== Problem to work on ==
Reproduce the text read from each of the items below precisely as it appears, line for line. Leave out the pictures.

== Input ==
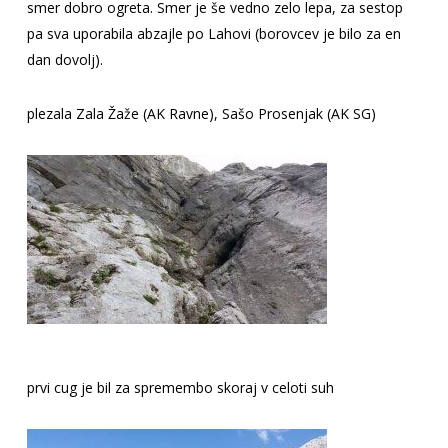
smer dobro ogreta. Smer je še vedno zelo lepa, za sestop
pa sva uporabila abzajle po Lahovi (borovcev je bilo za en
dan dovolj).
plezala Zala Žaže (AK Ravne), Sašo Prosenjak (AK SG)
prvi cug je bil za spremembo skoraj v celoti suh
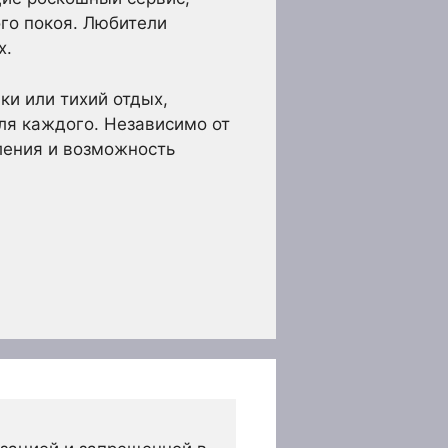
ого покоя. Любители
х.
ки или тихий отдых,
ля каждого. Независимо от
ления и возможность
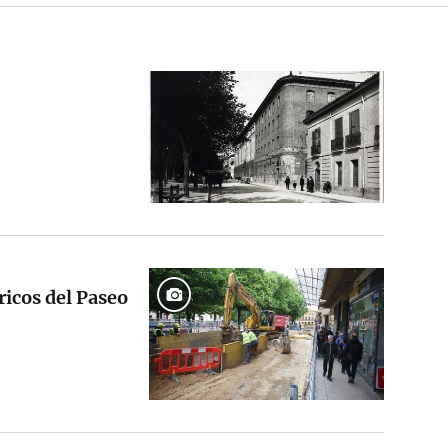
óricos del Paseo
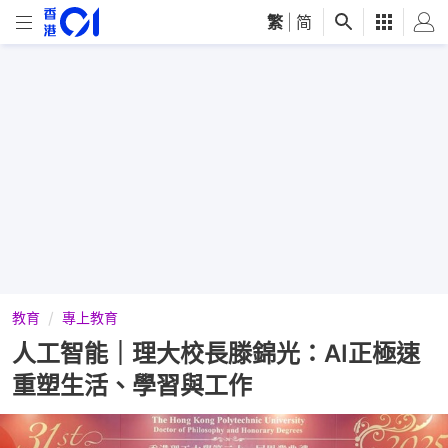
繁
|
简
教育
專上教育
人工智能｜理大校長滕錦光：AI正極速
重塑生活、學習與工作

== Output below ==
smer dobro ogreta. Smer je še vedno zelo lepa, za sestop
pa sva uporabila abzajle po Lahovi (borovcev je bilo za en
dan dovolj).
plezala Zala Žaže (AK Ravne), Sašo Prosenjak (AK SG)
prvi cug je bil za spremembo skoraj v celoti suh
ого покоя. Любители
х.
ки или тихий отдых,
ля каждого. Независимо от
ления и возможность
óricos del Paseo
繁
|
简
教育
專上教育
人工智能｜理大校長滕錦光：AI正極速
重塑生活、學習與工作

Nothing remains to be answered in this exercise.